Step 1 : Understand the problem and establish the design scope
Understand the context and the constraints : ask questions to establish the type of constraints (technological, infra, etc.).
What specific features we are going to build ?
How many users does the product have ? How many users do we expect in the future ?
How fast the company anticipate to scale up ? 3 months, 6 months and 1 year ?
What is the company's technology stack ? What is the technological legacy ? What existing services we might leverage to simplify the design ?
Example of questions : What is the traffic volume ? What is the expected traffic volume after a time X ? etc.

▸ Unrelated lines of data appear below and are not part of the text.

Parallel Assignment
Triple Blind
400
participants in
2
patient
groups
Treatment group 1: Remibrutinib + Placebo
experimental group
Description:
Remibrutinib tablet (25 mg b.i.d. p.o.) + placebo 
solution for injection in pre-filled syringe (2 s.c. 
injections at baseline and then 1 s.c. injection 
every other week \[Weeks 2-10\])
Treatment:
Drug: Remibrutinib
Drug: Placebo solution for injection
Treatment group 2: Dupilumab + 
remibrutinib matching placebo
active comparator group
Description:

Step 2 : Establish a high-level design
Establish an initial blueprint for the design according the step 1 : for example, is the organization going hybrid in the first step ?
Draw the design with key components :
client layer (mobile/web, etc...), APIs, Web servers, data store, cache, CDN, message queue, etc.
Estimate the system capacity or performance requirements (See the page "Back-of-the-envelope calculation").
If possible, go through a few concrete use cases says Alex Xu !
Step 3 : Design deep dive
After the step 2 and be agreed on the overall goals.
Focus on deep dive based on the feedback
We can identify and prioritize components in the architecture; if possible, we could focus on the bottlenecks and resource estimations ("Back-of-the-envelope calculation").
Step 4 : Establish the pros and the cons
It's a final step that could be decisive : a wrap up.
Establish the pros and benefits
Establish the cons and considerations:
Is there any single point of failure in our system? What are we doing to mitigate it?
Do we have enough replicas of the data so that we can still serve our users if we lose a few servers?
Similarly, do we have enough copies of different services running such that a few failures will not cause a total system shutdown?
How are we monitoring the performance of our service? Do we get alerts whenever critical components fail or their performance degrades?